Shift is Good: Mismatched Data Mixing Improves Test Performance
Marko Medvedev, Kaifeng Lyu, Zhiyuan Li, Nathan Srebro
TL;DR
This work reveals that training on a mismatched mixture of components can improve test performance on a target mixture, a phenomenon termed positive distribution shift (PDS). By formalizing a K-component mixture framework with test proportions p and train proportions q, the authors derive how optimal training mixing q^* and the associated gains in sample efficiency depend on per-component learning curves, including power-law and memorization scenarios, and extend the analysis to compositional reasoning and transfer learning. Across power-law tasks, memorization, and skill-composition experiments, mismatching training and test distributions yields a favorable prefactor in the loss decay with sample size N, often with no change in the asymptotic decay rate.
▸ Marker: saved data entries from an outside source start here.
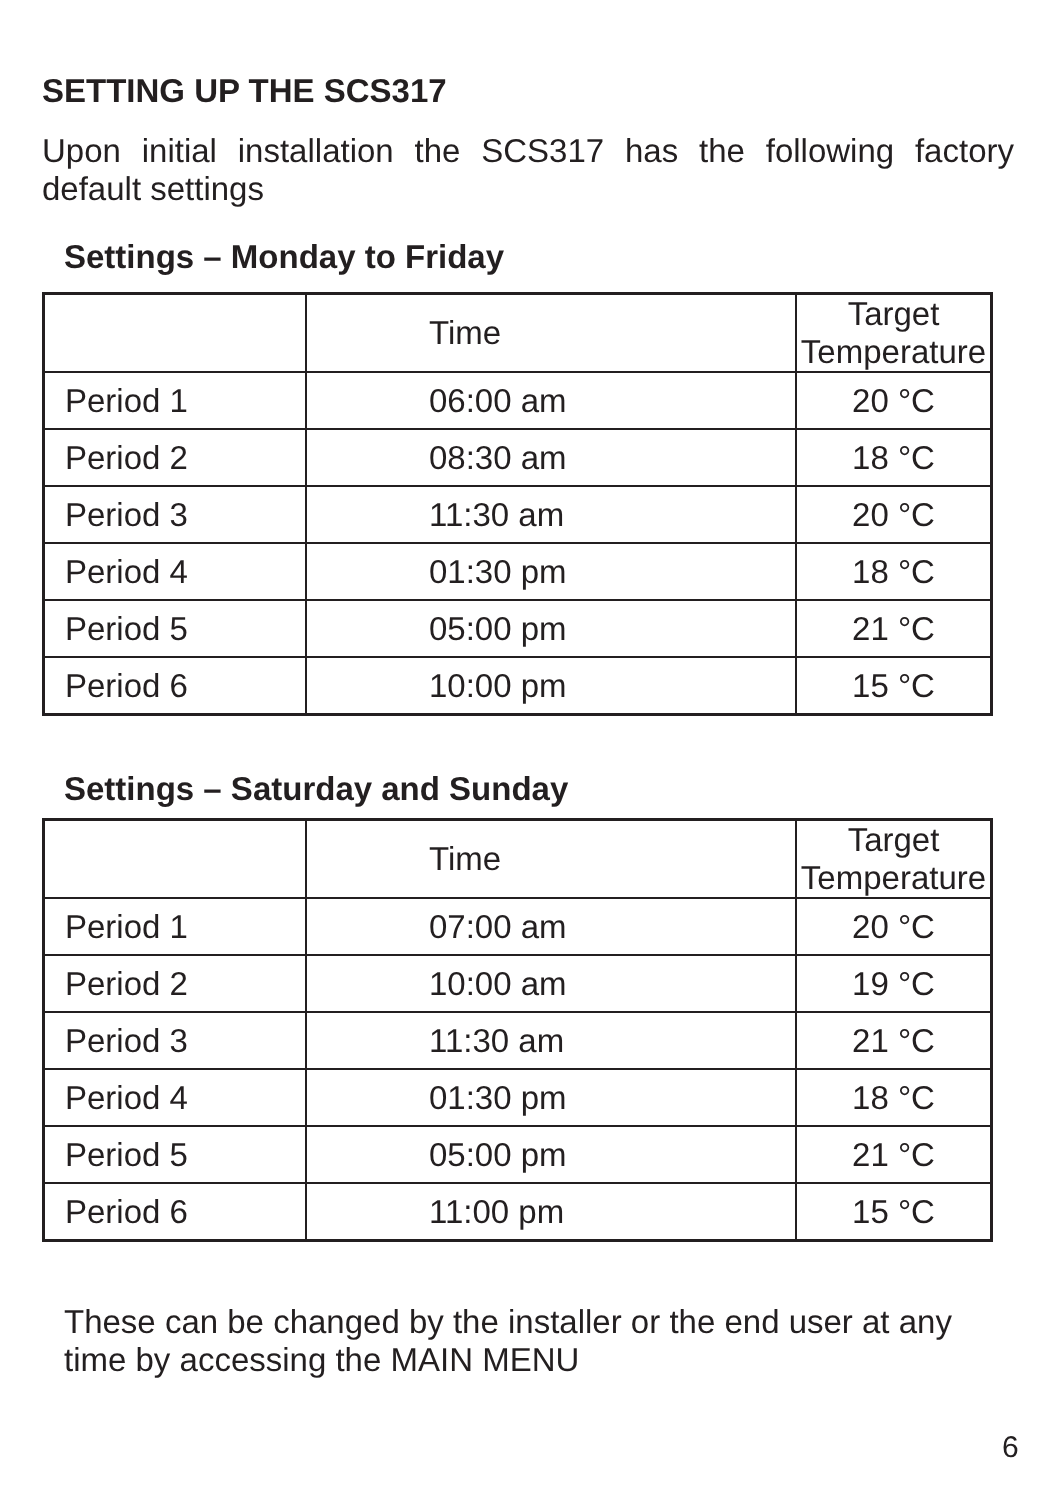SETTING UP THE SCS317
Upon initial installation the SCS317 has the following factory default settings
Settings – Monday to Friday
| | Time | Target Temperature |
| --- | --- | --- |
| Period 1 | 06:00 am | 20 °C |
| Period 2 | 08:30 am | 18 °C |
| Period 3 | 11:30 am | 20 °C |
| Period 4 | 01:30 pm | 18 °C |
| Period 5 | 05:00 pm | 21 °C |
| Period 6 | 10:00 pm | 15 °C |
Settings – Saturday and Sunday
| | Time | Target Temperature |
| --- | --- | --- |
| Period 1 | 07:00 am | 20 °C |
| Period 2 | 10:00 am | 19 °C |
| Period 3 | 11:30 am | 21 °C |
| Period 4 | 01:30 pm | 18 °C |
| Period 5 | 05:00 pm | 21 °C |
| Period 6 | 11:00 pm | 15 °C |
These can be changed by the installer or the end user at any time by accessing the MAIN MENU
6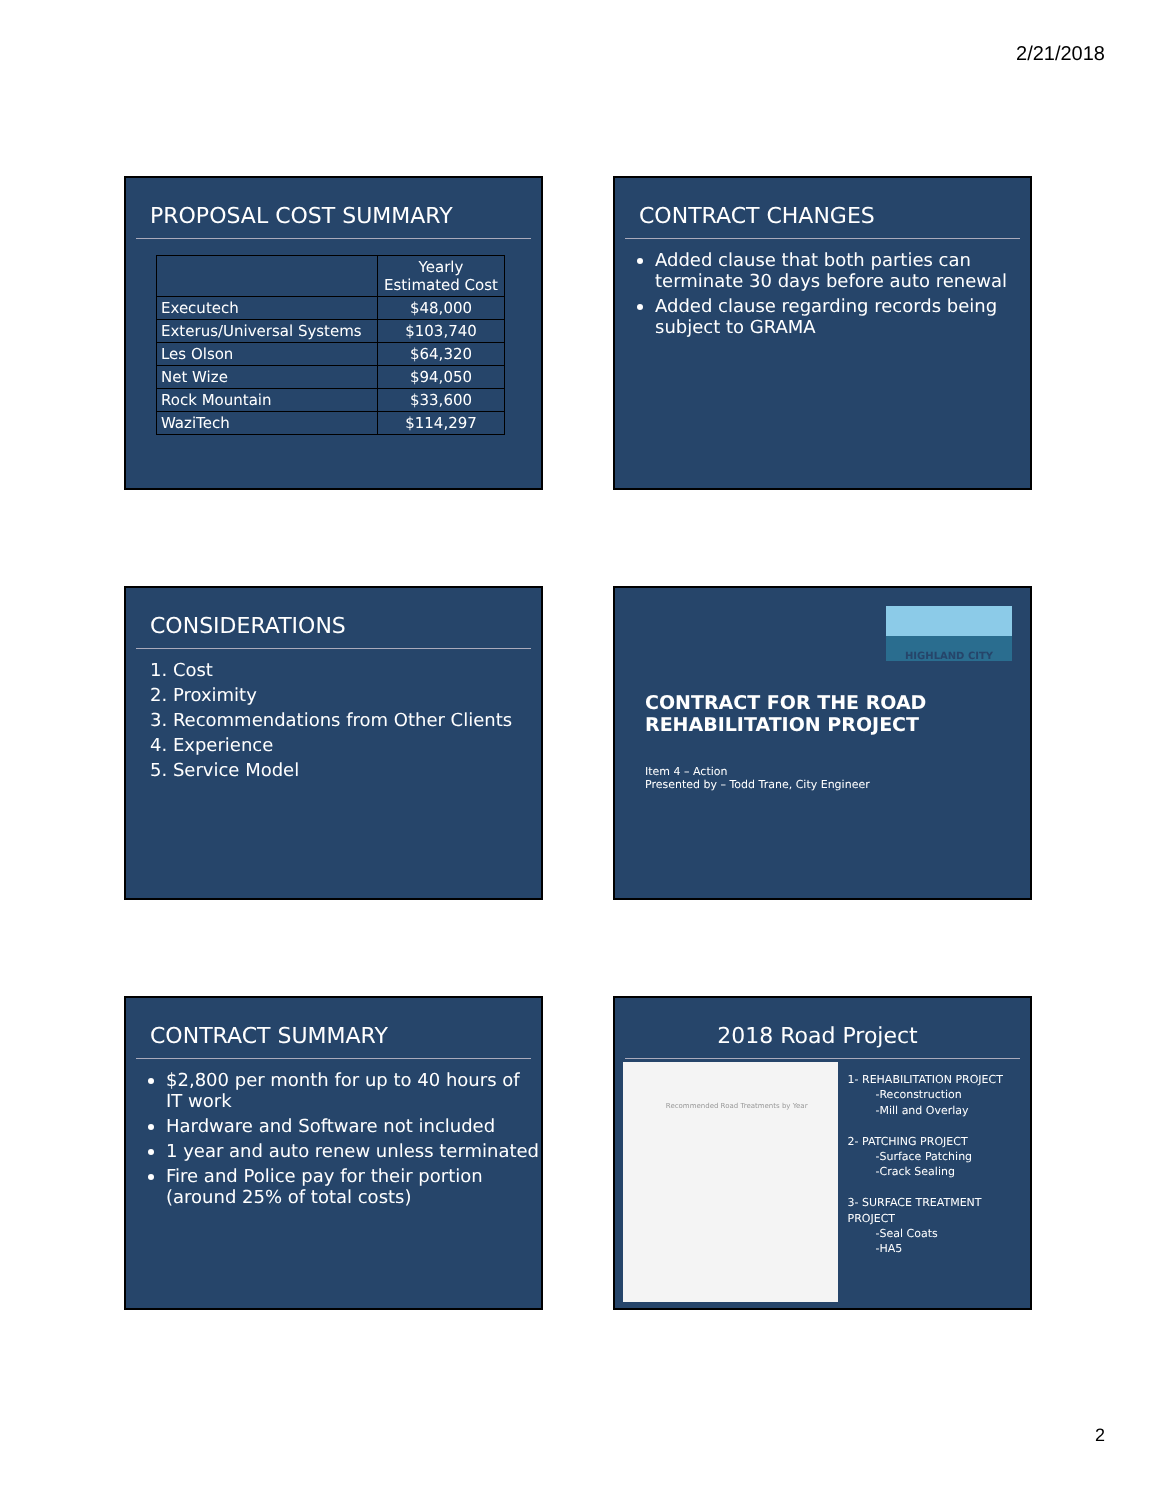2/21/2018
PROPOSAL COST SUMMARY
| | Yearly Estimated Cost |
| --- | --- |
| Executech | $48,000 |
| Exterus/Universal Systems | $103,740 |
| Les Olson | $64,320 |
| Net Wize | $94,050 |
| Rock Mountain | $33,600 |
| WaziTech | $114,297 |
CONTRACT CHANGES
Added clause that both parties can terminate 30 days before auto renewal
Added clause regarding records being subject to GRAMA
CONSIDERATIONS
1. Cost
2. Proximity
3. Recommendations from Other Clients
4. Experience
5. Service Model
HIGHLAND CITY
CONTRACT FOR THE ROAD REHABILITATION PROJECT
Item 4 – Action
Presented by – Todd Trane, City Engineer
CONTRACT SUMMARY
$2,800 per month for up to 40 hours of IT work
Hardware and Software not included
1 year and auto renew unless terminated
Fire and Police pay for their portion (around 25% of total costs)
2018 Road Project
Recommended Road Treatments by Year
1- REHABILITATION PROJECT
-Reconstruction
-Mill and Overlay
2- PATCHING PROJECT
-Surface Patching
-Crack Sealing
3- SURFACE TREATMENT PROJECT
-Seal Coats
-HA5
2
A key theoretical takeaway is that, except for measure-zero edge cases, the optimal training distribution differs from the test distribution, implying that carefully chosen data-mixing proportions can meaningfully reduce data requirements. The practical significance lies in guiding data-collection and pretraining strategies for multi-task or compositional settings, including large language models, by highlighting when and how to shift training distributions to improve test performance on targeted mixtures.
Abstract
We consider training and testing on mixture distributions with different training and test proportions. We show that in many settings, and in some sense generically, distribution shift can be beneficial, and test performance can improve due to mismatched training proportions, even if the components are unrelated and with no transfer between components. In a variety of scenarios, we identify the optimal training proportions and the extent to which such distribution shift can be beneficial. We show how the same analysis applies also to a compositional setting with differing distribution of component "skills'' at training and test.